Toxic sea foam prompts urgent call to action

May 11, 2024 BY

A new study reveals PFAS and other toxic "forever chemicals" are contaminating sea foam. Photo: MATT PAUL CATALANO

MORE than 50 respected Australian academics and leaders have called on environment minister Tanya Plibersek to take a bold leadership stance on water recycling.

The urgent call follows growing concerns over a new study that reveals PFAS and other toxic “forever chemicals” are contaminating sea foam.

Researchers from Stockholm University presented evidence that challenged previous beliefs that these chemicals are safely diluted in the oceans.

“They are essentially everywhere,” Matt Salter, scientist at the Department of Environmental Science at Stockholm University, said.

Matt Salter, Stockholm University. Photo: LISA BERGQVIST

“They will be in this room in numerous forms.”

PFAS, or Per- and Polyfluorinated Substances, are notorious for their stability and tendency to accumulate in the environment and living organisms.

Despite some bans, their presence in various consumer products and industrial applications remains a significant issue.

Clean Ocean Foundation chief executive John Gemmill said tackling PFAS was one of the many benefits of well-implemented water recycling strategies.

“There is strong evidence that done well, water recycling that produces purified recycled water, has the potential to profoundly reduce ocean pollution and economically augment water supplies,” he said.

The letter calls for the appointment of an ambassador for water recycling to champion and promote purified recycled water within Australia.

A new study that reveals PFAS and other toxic ‘forever chemicals’ are contaminating sea foam. Photo: MICHAEL OLSEN

It also calls for the federal EPA to adopt emission targets for all outfalls in line with those adopted by the European Union by 2035 and implementing a cap on all pollutant discharges for existing outfalls and prohibiting any new ocean or estuarine outfalls which is one of the main ways PFAS chemicals enter the ocean.

Ian Cousins, Professor at the Department of Environmental Science at Stockholm University highlighted the danger posed by PFAS in sea foam.

“This foam is just a lot of bubbles so you will get enrichment on the bubble film,” Cousins said.

He expressed concern for the effect of the high PFAS levels on surfers and near-shore grazing animals.

“You should avoid the contaminated sea foams,” he said.

Professor Ian Cousins, Department of Environmental Science, Stockholm University. Photo: LISA BERGQVIST

“I wouldn’t even want to touch them – they are extremely contaminated. This is another lesson we have to learn about these persistent synthetic chemicals: we can find surprising processes later that can cause us enormous problems because these chemicals don’t go away.”

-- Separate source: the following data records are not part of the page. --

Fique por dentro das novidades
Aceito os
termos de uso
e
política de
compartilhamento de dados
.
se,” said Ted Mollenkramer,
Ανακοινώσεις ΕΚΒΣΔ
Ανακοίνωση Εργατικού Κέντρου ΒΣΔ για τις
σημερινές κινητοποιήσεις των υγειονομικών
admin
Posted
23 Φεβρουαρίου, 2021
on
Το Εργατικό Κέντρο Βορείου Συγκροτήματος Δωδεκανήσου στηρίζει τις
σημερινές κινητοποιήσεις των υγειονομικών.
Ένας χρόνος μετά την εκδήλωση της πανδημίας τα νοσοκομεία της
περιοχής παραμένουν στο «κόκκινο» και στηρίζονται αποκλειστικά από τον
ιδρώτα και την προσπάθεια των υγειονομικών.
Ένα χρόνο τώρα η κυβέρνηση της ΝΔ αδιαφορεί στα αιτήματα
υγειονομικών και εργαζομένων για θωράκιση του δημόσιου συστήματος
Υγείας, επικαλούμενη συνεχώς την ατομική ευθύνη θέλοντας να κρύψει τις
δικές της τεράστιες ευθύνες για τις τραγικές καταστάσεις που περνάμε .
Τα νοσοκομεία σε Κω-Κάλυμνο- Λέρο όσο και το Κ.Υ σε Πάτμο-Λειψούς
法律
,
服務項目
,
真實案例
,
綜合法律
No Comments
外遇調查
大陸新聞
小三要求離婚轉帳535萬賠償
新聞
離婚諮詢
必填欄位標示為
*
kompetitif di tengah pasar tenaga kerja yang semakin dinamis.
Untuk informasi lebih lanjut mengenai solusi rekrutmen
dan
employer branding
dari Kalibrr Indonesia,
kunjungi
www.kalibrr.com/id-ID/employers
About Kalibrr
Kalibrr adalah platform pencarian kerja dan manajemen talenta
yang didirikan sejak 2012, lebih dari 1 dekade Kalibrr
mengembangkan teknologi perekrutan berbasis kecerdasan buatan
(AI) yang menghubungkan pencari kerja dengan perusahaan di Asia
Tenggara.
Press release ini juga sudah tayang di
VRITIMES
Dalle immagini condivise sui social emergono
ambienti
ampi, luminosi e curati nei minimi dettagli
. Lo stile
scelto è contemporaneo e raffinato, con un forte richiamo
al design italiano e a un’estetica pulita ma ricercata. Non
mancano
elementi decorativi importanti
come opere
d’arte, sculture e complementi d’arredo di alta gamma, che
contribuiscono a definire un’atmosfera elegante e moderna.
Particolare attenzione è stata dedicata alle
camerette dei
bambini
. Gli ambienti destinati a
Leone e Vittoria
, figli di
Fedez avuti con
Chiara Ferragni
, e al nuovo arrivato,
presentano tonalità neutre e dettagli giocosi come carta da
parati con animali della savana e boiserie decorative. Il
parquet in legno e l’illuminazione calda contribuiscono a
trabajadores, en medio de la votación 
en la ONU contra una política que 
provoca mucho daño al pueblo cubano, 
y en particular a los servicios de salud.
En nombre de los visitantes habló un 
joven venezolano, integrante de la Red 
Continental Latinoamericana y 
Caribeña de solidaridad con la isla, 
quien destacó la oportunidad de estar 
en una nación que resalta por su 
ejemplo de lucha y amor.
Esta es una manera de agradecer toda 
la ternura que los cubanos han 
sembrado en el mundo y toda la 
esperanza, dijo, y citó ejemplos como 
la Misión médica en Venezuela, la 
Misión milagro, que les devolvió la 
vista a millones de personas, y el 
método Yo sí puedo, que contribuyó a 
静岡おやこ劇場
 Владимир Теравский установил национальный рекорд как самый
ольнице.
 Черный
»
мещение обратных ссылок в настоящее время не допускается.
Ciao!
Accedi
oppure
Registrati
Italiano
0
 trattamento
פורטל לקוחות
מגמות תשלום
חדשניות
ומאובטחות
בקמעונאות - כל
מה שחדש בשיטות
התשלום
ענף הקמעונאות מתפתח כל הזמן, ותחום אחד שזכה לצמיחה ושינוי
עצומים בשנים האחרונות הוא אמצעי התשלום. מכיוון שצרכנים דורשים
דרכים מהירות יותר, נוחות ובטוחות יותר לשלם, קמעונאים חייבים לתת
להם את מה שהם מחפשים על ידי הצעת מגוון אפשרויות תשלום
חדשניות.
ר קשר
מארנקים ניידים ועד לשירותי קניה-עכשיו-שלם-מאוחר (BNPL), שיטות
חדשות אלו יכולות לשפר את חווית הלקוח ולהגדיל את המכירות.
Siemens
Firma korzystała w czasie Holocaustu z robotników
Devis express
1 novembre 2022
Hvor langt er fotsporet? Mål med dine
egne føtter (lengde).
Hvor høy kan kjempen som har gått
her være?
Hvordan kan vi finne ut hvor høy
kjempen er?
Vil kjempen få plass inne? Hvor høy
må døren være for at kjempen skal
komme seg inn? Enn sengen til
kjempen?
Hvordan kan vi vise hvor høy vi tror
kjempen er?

The ongoing discussions in the EU about restricting all PFAS as a group highlight the need for a global approach to this persistent issue.

“This is great, but it’s only happening in Europe. It should be expanded globally,” Cousins said.

Mr Gemmill said publicly transparent research was needed to determine where PFAS chemicals were being discharged.

“We need to know where these chemicals are occurring along the coastline of the Bellarine, Surf Coast and right around Australia.”

The list of signatories to the Clean Ocean Foundation letter includes notable figures such as former chief health officer of Victoria, Dr. Michael Ackland; CEO of Surfing Australia, Chris Mater; three-time Olympic gold medalist (Rowing) Drew Ginn; environmentalist Bob Brown; entrepreneur David Prior; CEO of Circular Australia, Lisa McLean; AWA Professional of the Year 2022, Adjunct Professor Ian Law; and Professor Stuart Khan from the University of Sydney.